Depuis l’attentat au gaz sarin commis par la secte Aum Shinrikyo dans le métro de Tokyo en mars 1995, les autorités américaines ont été obnubilées par le « terrorisme de destruction de masse » contre lequel étaient mobilisés tous les crédits de recherche. Elles ont de ce fait sous-estimé les possibilités du terrorisme classique, dès lors que celui-ci intégrait la conception du commando-suicide.

Peu après les attentats du 11 septembre, cependant, apparaissait une menace nouvelle, de type biologique : la maladie du charbon (en anglais anthrax) véhiculée par une poudre blanche envoyée par courrier à des adresses ciblées. Les premiers touchés ont été des professionnels des médias. Ensuite furent visées les institutions politiques. Les auteurs de cette campagne n’étaient toujours pas connus à l’heure où ces lignes furent écrites mais, là non plus, il ne s’agissait pas de terrorisme de destruction de masse. Quatre morts au début de novembre 2001 et moins d’une vingtaine de contaminations sérieuses, cela démontrait que l’impact psychologique de la campagne était bien supérieur à ses effets physiques, ce qui est la définition même du terrorisme.

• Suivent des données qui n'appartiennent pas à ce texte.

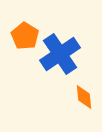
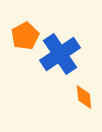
orange pentagon: rotated 12 degrees clockwise
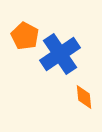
orange pentagon: rotated 16 degrees counterclockwise
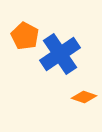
orange diamond: rotated 65 degrees counterclockwise
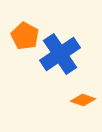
orange diamond: moved 1 px left, 3 px down
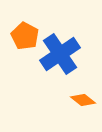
orange diamond: rotated 20 degrees clockwise
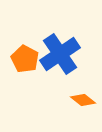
orange pentagon: moved 23 px down
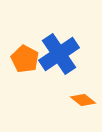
blue cross: moved 1 px left
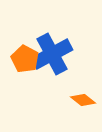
blue cross: moved 7 px left; rotated 6 degrees clockwise
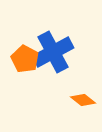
blue cross: moved 1 px right, 2 px up
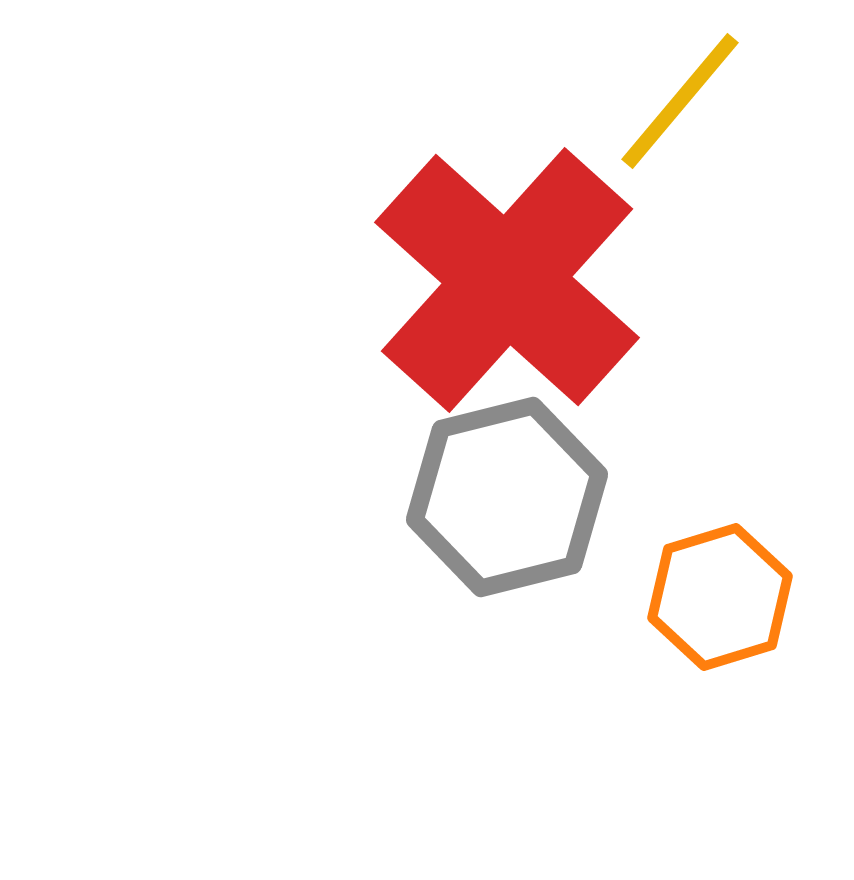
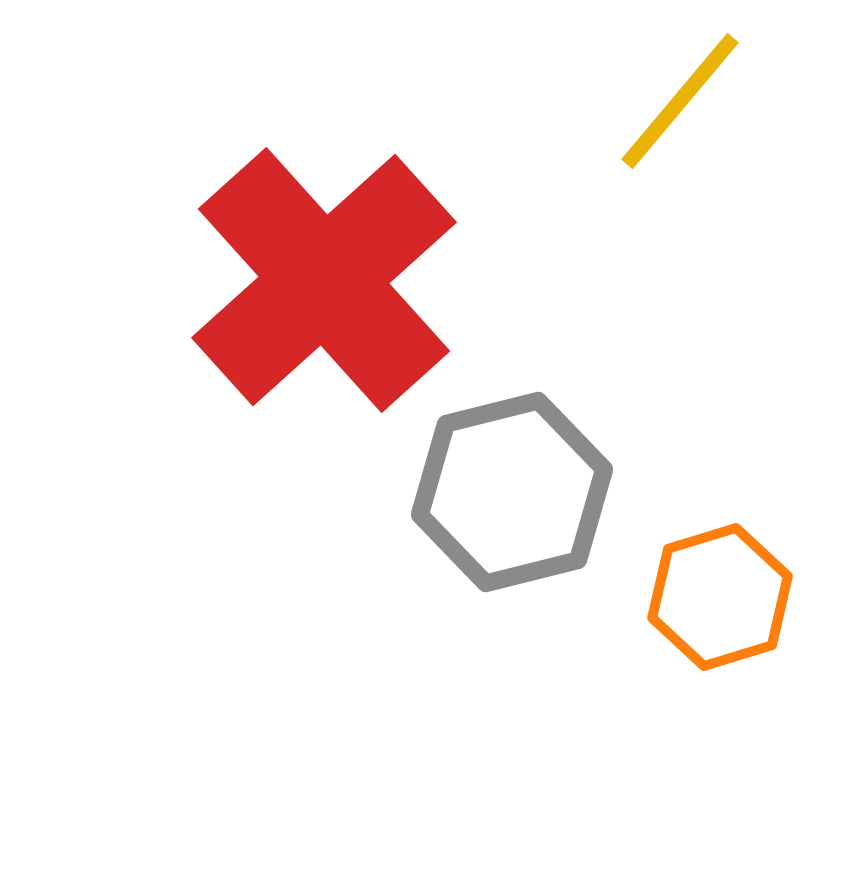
red cross: moved 183 px left; rotated 6 degrees clockwise
gray hexagon: moved 5 px right, 5 px up
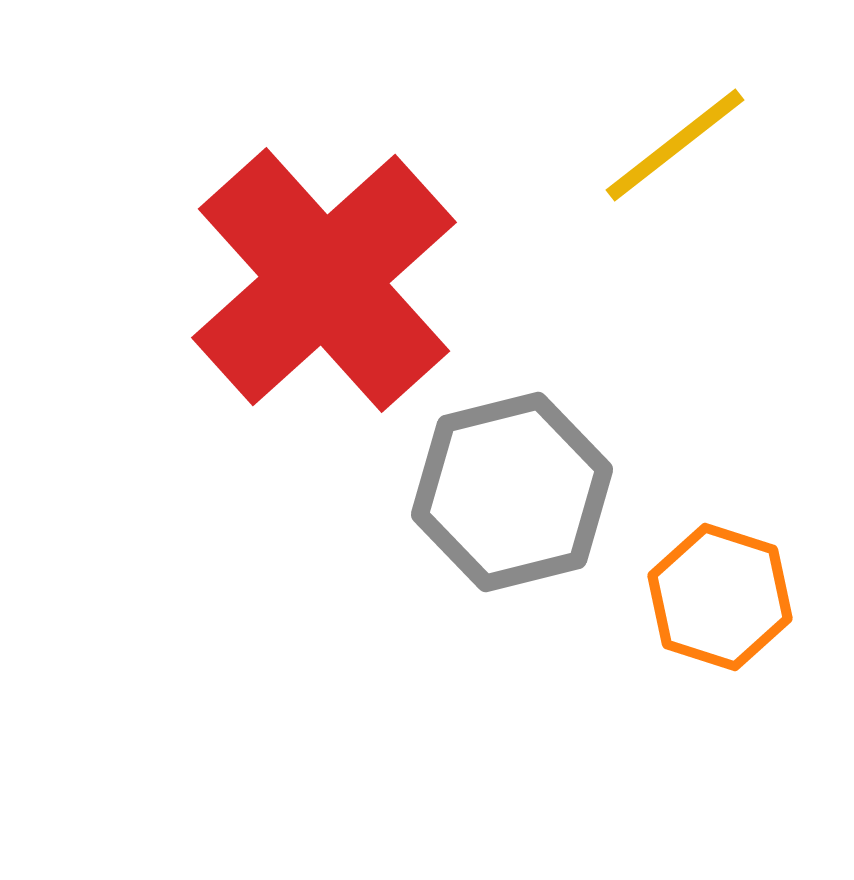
yellow line: moved 5 px left, 44 px down; rotated 12 degrees clockwise
orange hexagon: rotated 25 degrees counterclockwise
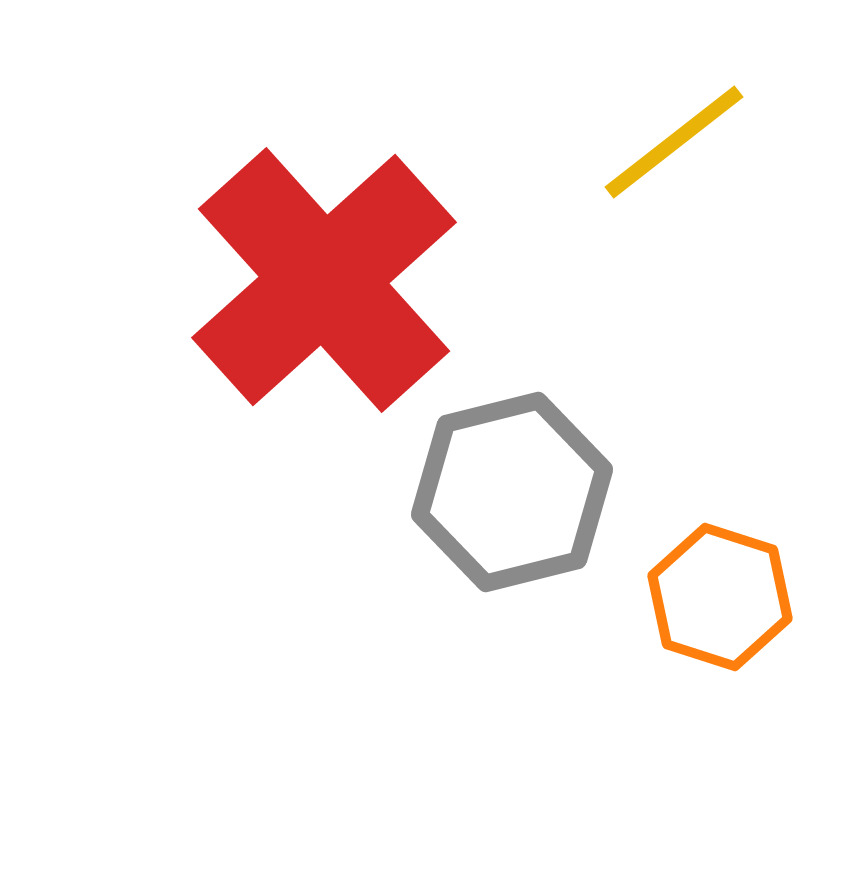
yellow line: moved 1 px left, 3 px up
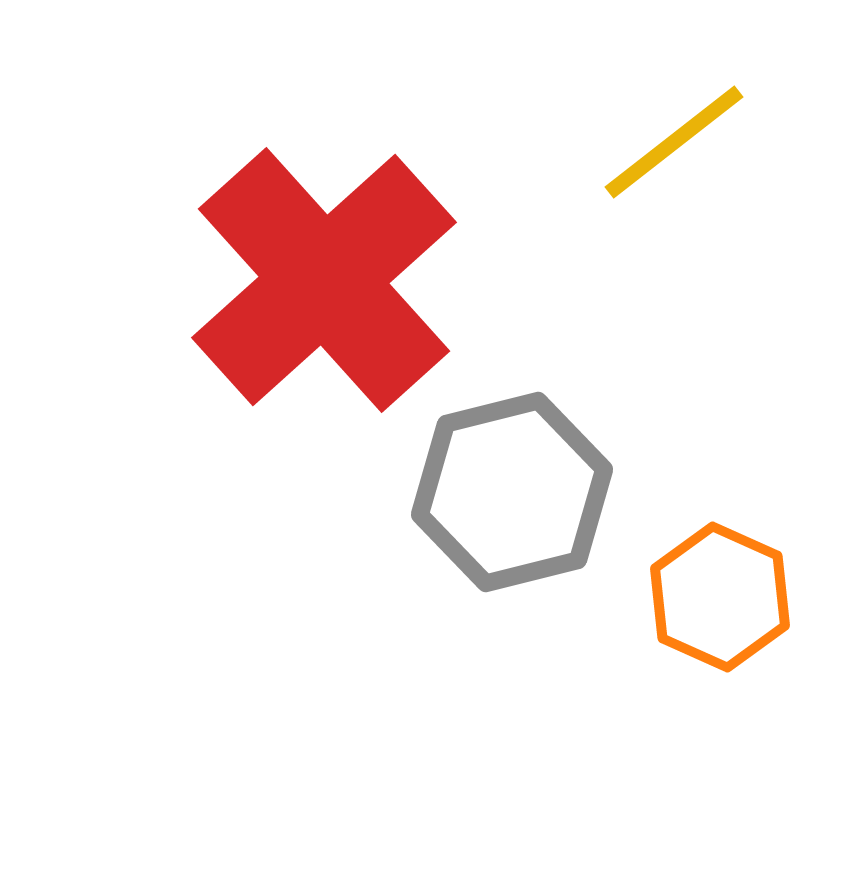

La riposte américaine en Afghanistan visait essentiellement à faire tomber un régime dont le territoire s’était transformé en centre d’entraînement pour la formation militaire des islamistes désireux de participer, soit à l’échelle internationale, soit à l’échelle nationale, aux divers combats menés par cette mouvance. Le terrorisme islamiste n’en sera pas éradiqué pour autant, mais il se trouvera sérieusement affaibli. Quant au but des auteurs des attentats, il était, comme dans toute action terroriste, de pousser à l’affrontement en radicalisant les antagonismes. Il s’agissait, dans ce cas, de provoquer, par la riposte escomptée des États-Unis, la déstabilisation et la chute de divers régimes arabes alliés des puissances occidentales (Arabie Saoudite, Égypte), sous la pression des masses musulmanes en colère contre des traîtres complices du « Grand Satan ».